PROMPT ▸ Only the text belongs in the copy: retype each record exactly as it appears.

[DATASET RECORDS — start]

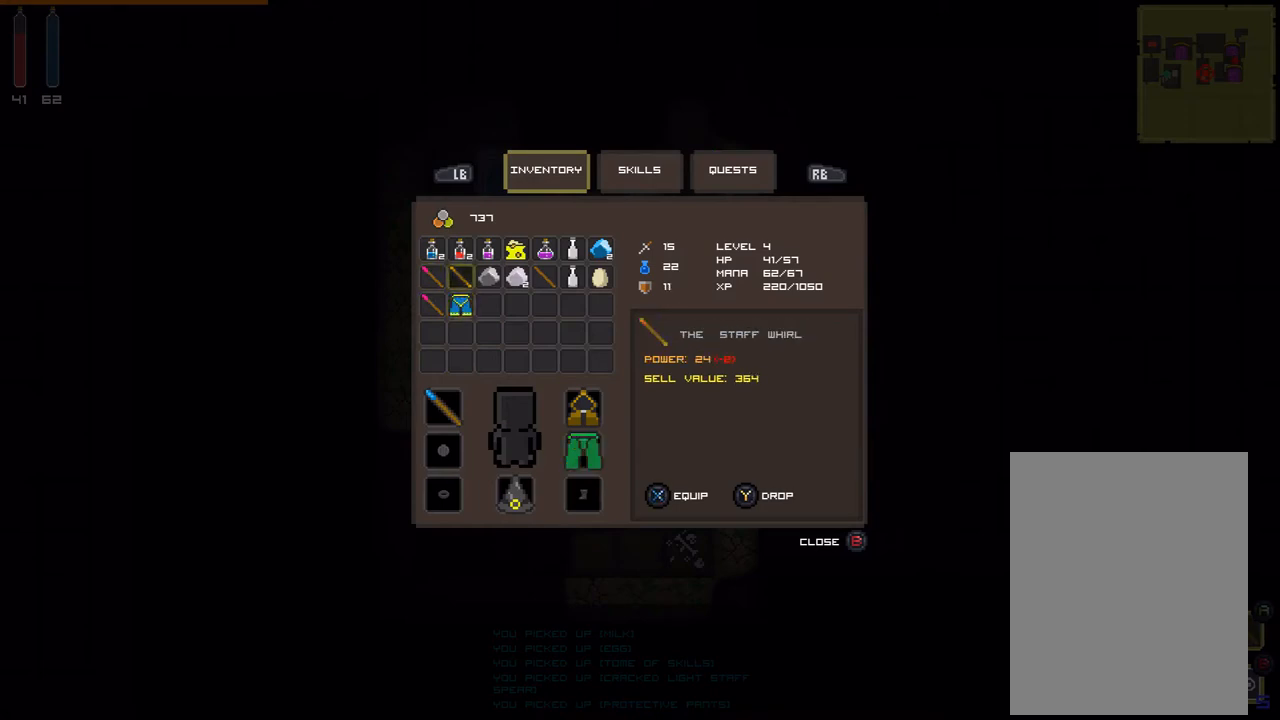
{"buttons": [], "events": []}
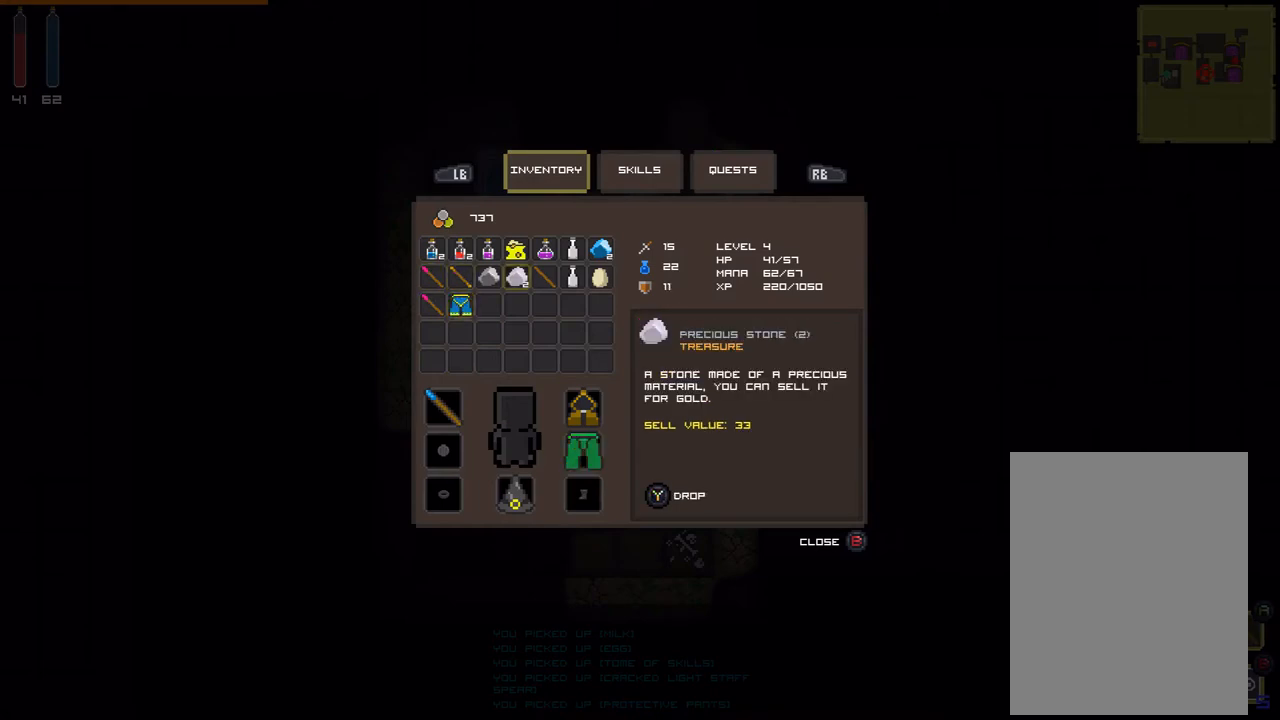
{"buttons": [], "events": [[133, "A", "down"], [200, "A", "up"]]}
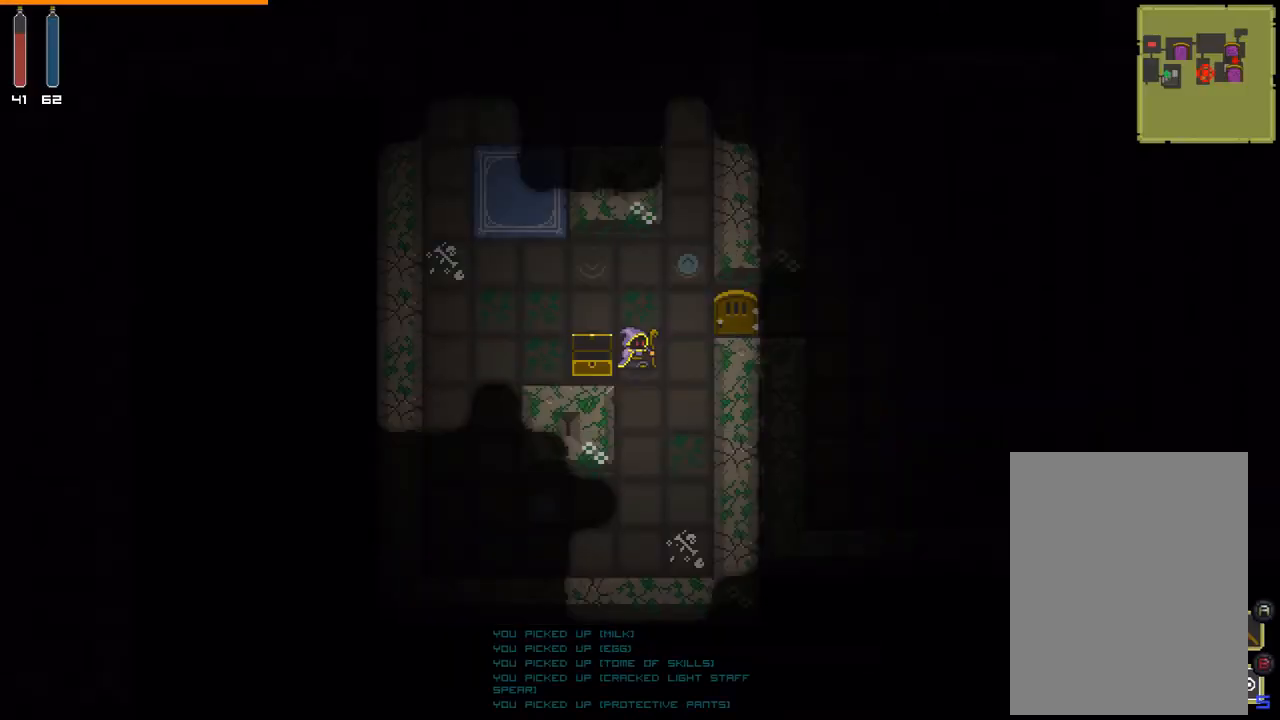
{"buttons": ["R1"], "events": [[100, "R1", "down"]]}
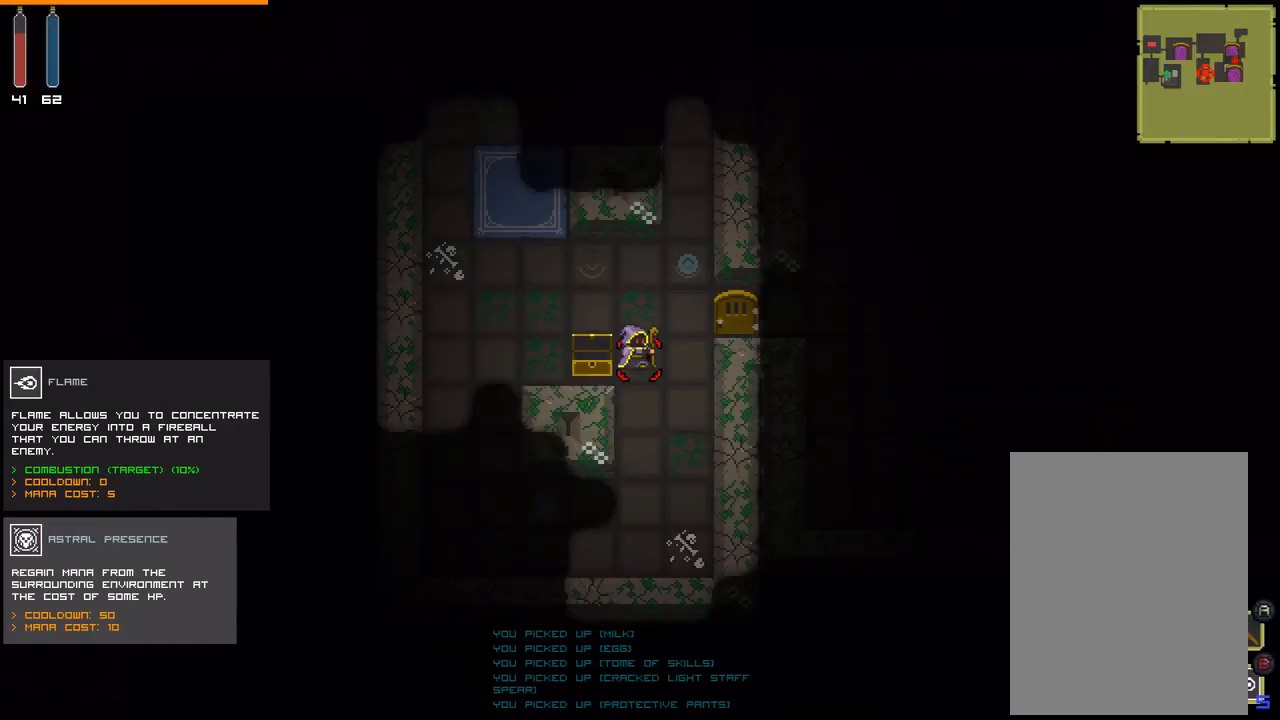
{"buttons": ["R1"], "events": []}
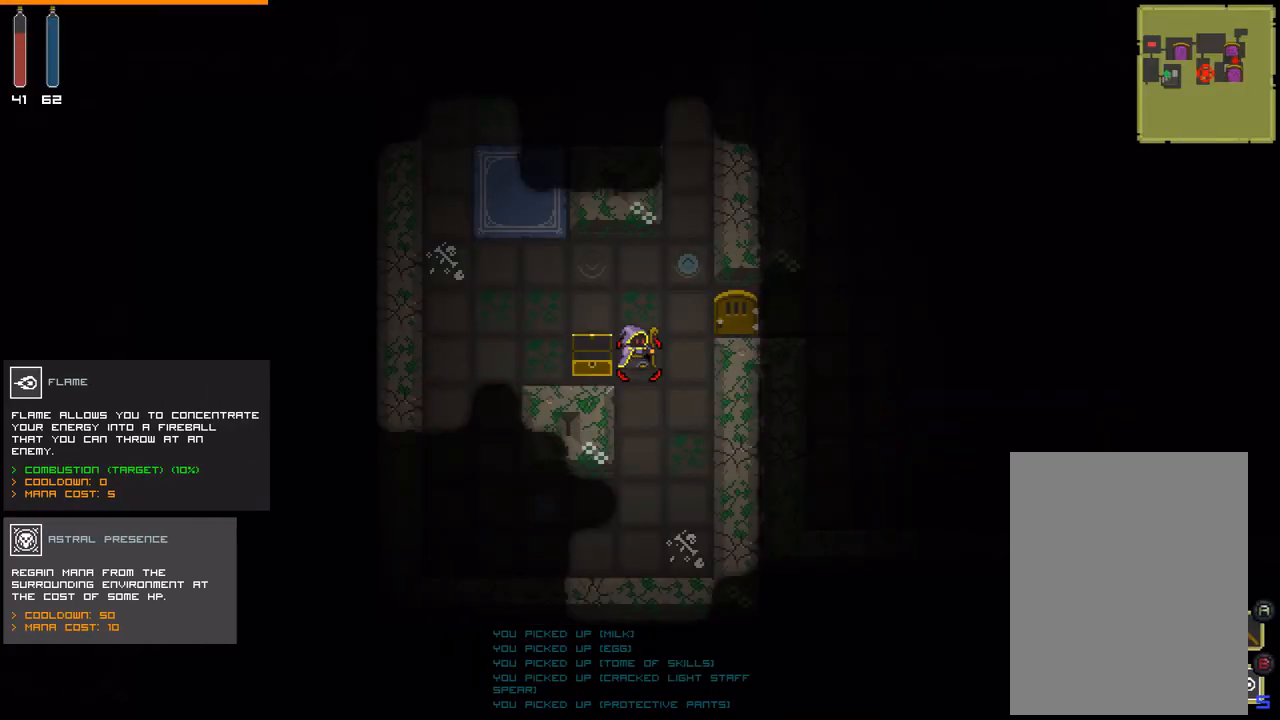
{"buttons": ["R1"], "events": []}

[DATASET RECORDS — finish]

RESPONSE TO THIS EXERCISE ▸
{"buttons": [], "events": []}
{"buttons": [], "events": [[133, "A", "down"], [200, "A", "up"]]}
{"buttons": ["R1"], "events": [[100, "R1", "down"]]}
{"buttons": ["R1"], "events": []}
{"buttons": ["R1"], "events": []}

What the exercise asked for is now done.